How to detect sarcasm detection with NLP
An overview of the research in a highly complex phenomenon
9 min read
You’ve probably made this face when you’ve tried to know if someone is being sarcastic. It’s not easy to detect it for humans, how about machines?
Note: for the sake of brevity, this post will only consider sarcasm detection with tweets and using deep learning models.
Sarcasm detection is a very narrow research field in NLP, a specific case of sentiment analysis where instead of detecting a sentiment in the whole spectrum, the focus is on sarcasm. Therefore the task of this field is to detect if a given text is sarcastic or not.
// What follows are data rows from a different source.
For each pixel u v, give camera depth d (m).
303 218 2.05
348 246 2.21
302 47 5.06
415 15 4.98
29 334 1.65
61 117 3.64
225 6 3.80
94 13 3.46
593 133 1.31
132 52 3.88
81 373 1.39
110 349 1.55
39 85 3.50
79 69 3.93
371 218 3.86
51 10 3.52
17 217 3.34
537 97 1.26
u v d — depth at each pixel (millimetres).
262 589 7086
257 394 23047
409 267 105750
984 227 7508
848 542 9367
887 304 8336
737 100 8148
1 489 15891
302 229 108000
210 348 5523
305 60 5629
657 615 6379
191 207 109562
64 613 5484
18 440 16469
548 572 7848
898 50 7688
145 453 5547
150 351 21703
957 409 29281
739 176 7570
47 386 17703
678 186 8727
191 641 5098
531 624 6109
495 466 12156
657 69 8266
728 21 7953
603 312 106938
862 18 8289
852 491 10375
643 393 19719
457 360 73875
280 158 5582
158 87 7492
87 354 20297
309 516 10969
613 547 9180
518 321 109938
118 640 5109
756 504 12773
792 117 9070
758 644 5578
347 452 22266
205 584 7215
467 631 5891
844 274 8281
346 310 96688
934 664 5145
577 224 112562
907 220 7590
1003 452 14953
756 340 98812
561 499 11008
The first problem we come across is that, unlike in sentiment analysis where the sentiment categories are very clearly defined (love objectively has a positive sentiment, hate a negative sentiment no matter who you ask or what language you speak), the borders of sarcasm aren’t that well defined. And it is crucial that before starting to detect it, to have a notion of what sarcasm is.
What is sarcasm?
The Oxford dictionary provides the following definition:
Sarcasm is the use of language that normally signifies the opposite in order to mock or convey contempt.
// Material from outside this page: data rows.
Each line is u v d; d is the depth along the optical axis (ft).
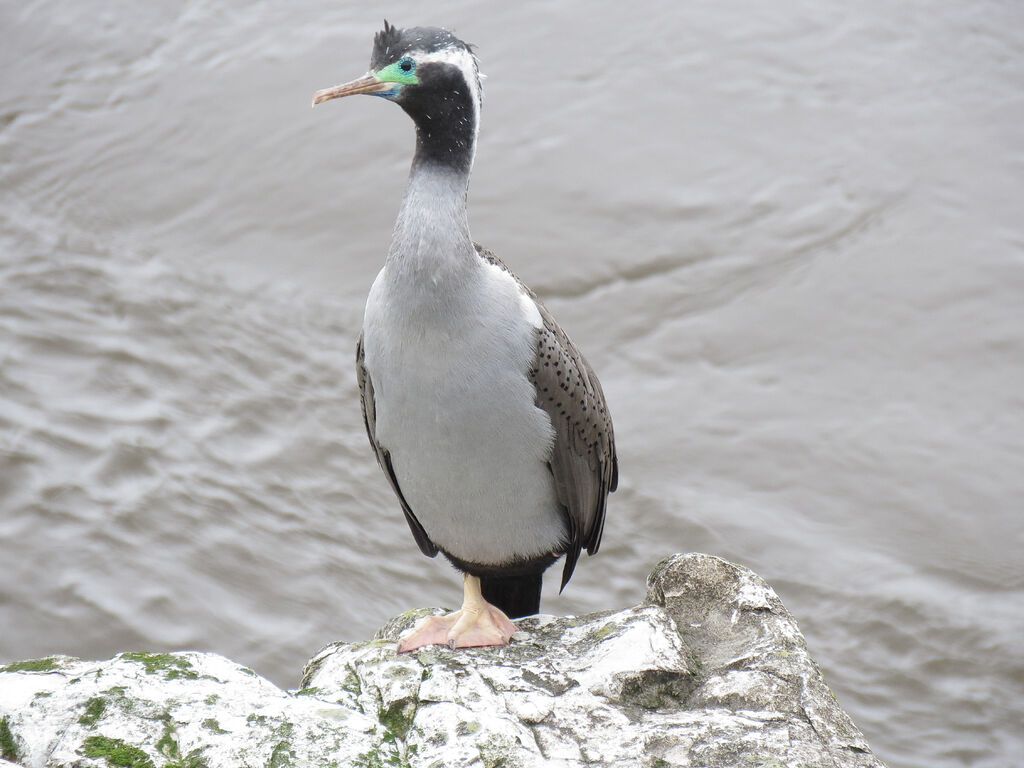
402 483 26.61
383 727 20.42
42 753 19.12
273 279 59.21
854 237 59.72
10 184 64.28
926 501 49.93
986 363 54.95
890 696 43.68
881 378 54.44
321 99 23.77
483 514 26.16
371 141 64.18
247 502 50.01
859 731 22.16
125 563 47.19
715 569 26.63
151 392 54.29
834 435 52.39
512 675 22.93
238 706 20.25
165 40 70.90
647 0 70.23
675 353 55.57
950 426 52.65
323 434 53.11
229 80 67.97
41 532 48.08
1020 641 45.06
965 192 61.41
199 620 45.29
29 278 59.11
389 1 71.26
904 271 58.23
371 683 22.66
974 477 50.88
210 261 60.29
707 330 56.24
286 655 44.39
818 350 55.47
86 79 69.31
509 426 24.80
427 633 25.66
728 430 52.65
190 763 18.97
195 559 47.57
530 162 62.13
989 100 65.98
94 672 20.97
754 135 63.72
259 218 61.77
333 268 59.41
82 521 48.47
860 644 45.16
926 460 51.52
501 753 20.44
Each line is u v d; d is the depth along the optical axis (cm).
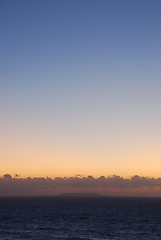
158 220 10162
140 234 6988
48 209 15338
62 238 6212
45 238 6166
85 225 8475
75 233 6956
Some people could disagree about its purpose, but there is a convention in that people use positive words in order to convey a negative message. Of course, it varies through person to person and is highly dependent on the culture, gender and many other aspects. Americans and Indians for example, perceive sarcasm differently.
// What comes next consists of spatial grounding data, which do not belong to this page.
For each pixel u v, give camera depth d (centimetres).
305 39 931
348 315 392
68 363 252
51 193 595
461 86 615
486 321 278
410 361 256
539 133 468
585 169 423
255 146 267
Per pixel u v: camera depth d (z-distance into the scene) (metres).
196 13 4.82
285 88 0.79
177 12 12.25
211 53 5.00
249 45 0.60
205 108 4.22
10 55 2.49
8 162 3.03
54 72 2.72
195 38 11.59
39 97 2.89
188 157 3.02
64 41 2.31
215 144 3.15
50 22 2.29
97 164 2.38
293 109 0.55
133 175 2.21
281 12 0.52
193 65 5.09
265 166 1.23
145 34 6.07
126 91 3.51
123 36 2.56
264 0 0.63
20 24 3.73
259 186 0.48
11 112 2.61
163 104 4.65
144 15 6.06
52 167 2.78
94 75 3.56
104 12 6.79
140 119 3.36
Moreover, someone being sarcastic doesn’t mean the other person perceiving it as the speaker intended. This subjectivity will have implications in the performance of DL models.
1. Data: Twitter datasets
Primarily, two Twitter datasets have been used to conduct research:
Riloff et al., 2013
Their dataset consists of automatically extracted tweets: 35k containing the hashtag #sarcasm and 140k random tweets.
An example of the Riloff dataset
This dataset is large compared to the other datasets, yet very small compared to the datasets used in DL models. It is imbalanced, meaning there are more non-sarcastic tweets than sarcastic, which is realistic since sarcasm is very rare in our daily interactions and datasets should represent reality as best as they can. And regarding the type of sarcasm, this dataset captures intended sarcasm, this tweet is labelled as sarcastic because the author wants it to be, it doesn’t consider people’s perception.
Ptáček et al., 2014
Their dataset consists of manually annotated tweets: they annotated 7k tweets as sarcastic and added another 7k random ones.
An example from the Ptáček dataset
This dataset is much smaller since manual annotation is more time intensive. These researchers also chose to make it balanced, augmenting sarcastic examples more than what is usual in order to help the model generalize better. And in this case, the tweets labelled as sarcastic are the ones the annotators perceive as sarcastic (perceived sarcasm), the intention of the author isn’t considered.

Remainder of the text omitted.